_Problem_
Return every line of the listing below, unchanged and in the same order.
══ Data in this exercise
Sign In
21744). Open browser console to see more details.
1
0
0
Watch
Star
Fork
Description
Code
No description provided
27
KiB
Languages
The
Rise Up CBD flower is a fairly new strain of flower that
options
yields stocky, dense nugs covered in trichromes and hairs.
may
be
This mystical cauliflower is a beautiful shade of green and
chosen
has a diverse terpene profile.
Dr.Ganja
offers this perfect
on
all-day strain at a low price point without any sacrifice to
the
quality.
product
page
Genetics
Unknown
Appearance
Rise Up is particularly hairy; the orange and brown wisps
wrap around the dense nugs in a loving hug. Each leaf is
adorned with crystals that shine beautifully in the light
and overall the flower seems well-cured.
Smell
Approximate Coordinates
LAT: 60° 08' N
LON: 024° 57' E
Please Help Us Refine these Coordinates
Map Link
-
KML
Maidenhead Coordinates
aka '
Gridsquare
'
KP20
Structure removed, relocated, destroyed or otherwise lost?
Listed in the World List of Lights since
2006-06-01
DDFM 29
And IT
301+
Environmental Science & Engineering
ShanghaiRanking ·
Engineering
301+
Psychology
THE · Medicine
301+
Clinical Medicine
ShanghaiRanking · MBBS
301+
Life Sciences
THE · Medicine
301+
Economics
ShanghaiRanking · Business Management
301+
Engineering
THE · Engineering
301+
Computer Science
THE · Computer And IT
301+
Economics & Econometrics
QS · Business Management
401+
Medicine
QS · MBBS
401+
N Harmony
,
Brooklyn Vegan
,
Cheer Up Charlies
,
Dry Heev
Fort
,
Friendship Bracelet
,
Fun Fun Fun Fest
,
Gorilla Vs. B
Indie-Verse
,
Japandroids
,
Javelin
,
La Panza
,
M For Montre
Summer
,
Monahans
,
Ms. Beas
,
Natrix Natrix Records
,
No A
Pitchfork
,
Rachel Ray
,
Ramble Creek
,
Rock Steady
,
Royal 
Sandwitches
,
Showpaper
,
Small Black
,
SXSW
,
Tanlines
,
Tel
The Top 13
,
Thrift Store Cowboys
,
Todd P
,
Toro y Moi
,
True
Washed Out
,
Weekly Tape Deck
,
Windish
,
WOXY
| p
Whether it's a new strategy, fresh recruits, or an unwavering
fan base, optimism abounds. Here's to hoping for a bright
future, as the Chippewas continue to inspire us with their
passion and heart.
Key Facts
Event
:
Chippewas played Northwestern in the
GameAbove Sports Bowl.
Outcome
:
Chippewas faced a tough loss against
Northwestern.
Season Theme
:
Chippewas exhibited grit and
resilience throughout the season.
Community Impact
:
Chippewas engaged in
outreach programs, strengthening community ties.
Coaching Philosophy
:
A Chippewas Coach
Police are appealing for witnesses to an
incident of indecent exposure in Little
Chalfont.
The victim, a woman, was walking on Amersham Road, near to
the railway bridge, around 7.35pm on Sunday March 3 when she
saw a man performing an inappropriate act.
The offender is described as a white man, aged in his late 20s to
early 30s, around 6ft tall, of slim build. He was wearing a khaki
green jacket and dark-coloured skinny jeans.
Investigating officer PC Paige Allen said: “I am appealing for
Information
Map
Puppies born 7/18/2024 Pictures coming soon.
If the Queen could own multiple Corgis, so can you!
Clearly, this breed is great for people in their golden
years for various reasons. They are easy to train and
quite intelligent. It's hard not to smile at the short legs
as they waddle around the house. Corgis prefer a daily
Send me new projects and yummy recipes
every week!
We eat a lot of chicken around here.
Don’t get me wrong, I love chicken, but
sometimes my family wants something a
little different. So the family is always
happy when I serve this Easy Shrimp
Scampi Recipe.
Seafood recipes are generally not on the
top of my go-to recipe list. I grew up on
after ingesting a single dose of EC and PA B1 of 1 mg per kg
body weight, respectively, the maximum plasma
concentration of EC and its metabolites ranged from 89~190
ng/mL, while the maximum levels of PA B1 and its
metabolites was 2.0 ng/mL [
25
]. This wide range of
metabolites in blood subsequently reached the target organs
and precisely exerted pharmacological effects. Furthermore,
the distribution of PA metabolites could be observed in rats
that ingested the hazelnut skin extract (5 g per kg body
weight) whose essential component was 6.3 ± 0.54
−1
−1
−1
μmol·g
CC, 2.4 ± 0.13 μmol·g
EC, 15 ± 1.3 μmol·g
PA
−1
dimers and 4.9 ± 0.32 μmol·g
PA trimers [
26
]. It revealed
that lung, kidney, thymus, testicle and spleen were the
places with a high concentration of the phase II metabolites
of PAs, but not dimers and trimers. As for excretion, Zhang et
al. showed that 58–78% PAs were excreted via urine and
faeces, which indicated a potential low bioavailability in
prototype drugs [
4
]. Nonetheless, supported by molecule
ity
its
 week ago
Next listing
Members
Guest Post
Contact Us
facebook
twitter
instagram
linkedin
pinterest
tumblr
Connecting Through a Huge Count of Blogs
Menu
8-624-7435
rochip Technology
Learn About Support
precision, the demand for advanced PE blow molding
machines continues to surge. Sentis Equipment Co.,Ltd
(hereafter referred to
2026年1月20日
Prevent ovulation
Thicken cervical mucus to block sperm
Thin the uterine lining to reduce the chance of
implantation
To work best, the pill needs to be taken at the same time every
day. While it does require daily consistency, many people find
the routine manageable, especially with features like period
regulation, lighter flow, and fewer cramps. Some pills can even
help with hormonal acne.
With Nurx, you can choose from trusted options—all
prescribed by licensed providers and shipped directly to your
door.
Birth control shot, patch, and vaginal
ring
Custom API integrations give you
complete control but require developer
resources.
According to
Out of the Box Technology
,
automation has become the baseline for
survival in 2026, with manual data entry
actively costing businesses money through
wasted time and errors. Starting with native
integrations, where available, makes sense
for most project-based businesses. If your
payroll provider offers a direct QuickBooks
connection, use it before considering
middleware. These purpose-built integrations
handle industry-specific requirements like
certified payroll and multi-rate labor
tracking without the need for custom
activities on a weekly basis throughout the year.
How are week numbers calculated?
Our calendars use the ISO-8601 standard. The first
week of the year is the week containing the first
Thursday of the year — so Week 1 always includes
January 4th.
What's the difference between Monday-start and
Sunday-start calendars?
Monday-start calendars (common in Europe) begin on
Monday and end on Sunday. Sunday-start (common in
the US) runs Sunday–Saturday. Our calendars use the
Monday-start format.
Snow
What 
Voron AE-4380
════
_Answer box_
Sign In
21744). Open browser console to see more details.
1
0
0
Watch
Star
Fork
Description
Code
No description provided
27
KiB
Languages
The
Rise Up CBD flower is a fairly new strain of flower that
options
yields stocky, dense nugs covered in trichromes and hairs.
may
be
This mystical cauliflower is a beautiful shade of green and
chosen
has a diverse terpene profile.
Dr.Ganja
offers this perfect
on
all-day strain at a low price point without any sacrifice to
the
quality.
product
page
Genetics
Unknown
Appearance
Rise Up is particularly hairy; the orange and brown wisps
wrap around the dense nugs in a loving hug. Each leaf is
adorned with crystals that shine beautifully in the light
and overall the flower seems well-cured.
Smell
Approximate Coordinates
LAT: 60° 08' N
LON: 024° 57' E
Please Help Us Refine these Coordinates
Map Link
-
KML
Maidenhead Coordinates
aka '
Gridsquare
'
KP20
Structure removed, relocated, destroyed or otherwise lost?
Listed in the World List of Lights since
2006-06-01
DDFM 29
And IT
301+
Environmental Science & Engineering
ShanghaiRanking ·
Engineering
301+
Psychology
THE · Medicine
301+
Clinical Medicine
ShanghaiRanking · MBBS
301+
Life Sciences
THE · Medicine
301+
Economics
ShanghaiRanking · Business Management
301+
Engineering
THE · Engineering
301+
Computer Science
THE · Computer And IT
301+
Economics & Econometrics
QS · Business Management
401+
Medicine
QS · MBBS
401+
N Harmony
,
Brooklyn Vegan
,
Cheer Up Charlies
,
Dry Heev
Fort
,
Friendship Bracelet
,
Fun Fun Fun Fest
,
Gorilla Vs. B
Indie-Verse
,
Japandroids
,
Javelin
,
La Panza
,
M For Montre
Summer
,
Monahans
,
Ms. Beas
,
Natrix Natrix Records
,
No A
Pitchfork
,
Rachel Ray
,
Ramble Creek
,
Rock Steady
,
Royal 
Sandwitches
,
Showpaper
,
Small Black
,
SXSW
,
Tanlines
,
Tel
The Top 13
,
Thrift Store Cowboys
,
Todd P
,
Toro y Moi
,
True
Washed Out
,
Weekly Tape Deck
,
Windish
,
WOXY
| p
Whether it's a new strategy, fresh recruits, or an unwavering
fan base, optimism abounds. Here's to hoping for a bright
future, as the Chippewas continue to inspire us with their
passion and heart.
Key Facts
Event
:
Chippewas played Northwestern in the
GameAbove Sports Bowl.
Outcome
:
Chippewas faced a tough loss against
Northwestern.
Season Theme
:
Chippewas exhibited grit and
resilience throughout the season.
Community Impact
:
Chippewas engaged in
outreach programs, strengthening community ties.
Coaching Philosophy
:
A Chippewas Coach
Police are appealing for witnesses to an
incident of indecent exposure in Little
Chalfont.
The victim, a woman, was walking on Amersham Road, near to
the railway bridge, around 7.35pm on Sunday March 3 when she
saw a man performing an inappropriate act.
The offender is described as a white man, aged in his late 20s to
early 30s, around 6ft tall, of slim build. He was wearing a khaki
green jacket and dark-coloured skinny jeans.
Investigating officer PC Paige Allen said: “I am appealing for
Information
Map
Puppies born 7/18/2024 Pictures coming soon.
If the Queen could own multiple Corgis, so can you!
Clearly, this breed is great for people in their golden
years for various reasons. They are easy to train and
quite intelligent. It's hard not to smile at the short legs
as they waddle around the house. Corgis prefer a daily
Send me new projects and yummy recipes
every week!
We eat a lot of chicken around here.
Don’t get me wrong, I love chicken, but
sometimes my family wants something a
little different. So the family is always
happy when I serve this Easy Shrimp
Scampi Recipe.
Seafood recipes are generally not on the
top of my go-to recipe list. I grew up on
after ingesting a single dose of EC and PA B1 of 1 mg per kg
body weight, respectively, the maximum plasma
concentration of EC and its metabolites ranged from 89~190
ng/mL, while the maximum levels of PA B1 and its
metabolites was 2.0 ng/mL [
25
]. This wide range of
metabolites in blood subsequently reached the target organs
and precisely exerted pharmacological effects. Furthermore,
the distribution of PA metabolites could be observed in rats
that ingested the hazelnut skin extract (5 g per kg body
weight) whose essential component was 6.3 ± 0.54
−1
−1
−1
μmol·g
CC, 2.4 ± 0.13 μmol·g
EC, 15 ± 1.3 μmol·g
PA
−1
dimers and 4.9 ± 0.32 μmol·g
PA trimers [
26
]. It revealed
that lung, kidney, thymus, testicle and spleen were the
places with a high concentration of the phase II metabolites
of PAs, but not dimers and trimers. As for excretion, Zhang et
al. showed that 58–78% PAs were excreted via urine and
faeces, which indicated a potential low bioavailability in
prototype drugs [
4
]. Nonetheless, supported by molecule
ity
its
 week ago
Next listing
Members
Guest Post
Contact Us
facebook
twitter
instagram
linkedin
pinterest
tumblr
Connecting Through a Huge Count of Blogs
Menu
8-624-7435
rochip Technology
Learn About Support
precision, the demand for advanced PE blow molding
machines continues to surge. Sentis Equipment Co.,Ltd
(hereafter referred to
2026年1月20日
Prevent ovulation
Thicken cervical mucus to block sperm
Thin the uterine lining to reduce the chance of
implantation
To work best, the pill needs to be taken at the same time every
day. While it does require daily consistency, many people find
the routine manageable, especially with features like period
regulation, lighter flow, and fewer cramps. Some pills can even
help with hormonal acne.
With Nurx, you can choose from trusted options—all
prescribed by licensed providers and shipped directly to your
door.
Birth control shot, patch, and vaginal
ring
Custom API integrations give you
complete control but require developer
resources.
According to
Out of the Box Technology
,
automation has become the baseline for
survival in 2026, with manual data entry
actively costing businesses money through
wasted time and errors. Starting with native
integrations, where available, makes sense
for most project-based businesses. If your
payroll provider offers a direct QuickBooks
connection, use it before considering
middleware. These purpose-built integrations
handle industry-specific requirements like
certified payroll and multi-rate labor
tracking without the need for custom
activities on a weekly basis throughout the year.
How are week numbers calculated?
Our calendars use the ISO-8601 standard. The first
week of the year is the week containing the first
Thursday of the year — so Week 1 always includes
January 4th.
What's the difference between Monday-start and
Sunday-start calendars?
Monday-start calendars (common in Europe) begin on
Monday and end on Sunday. Sunday-start (common in
the US) runs Sunday–Saturday. Our calendars use the
Monday-start format.
Snow
What 
Voron AE-4380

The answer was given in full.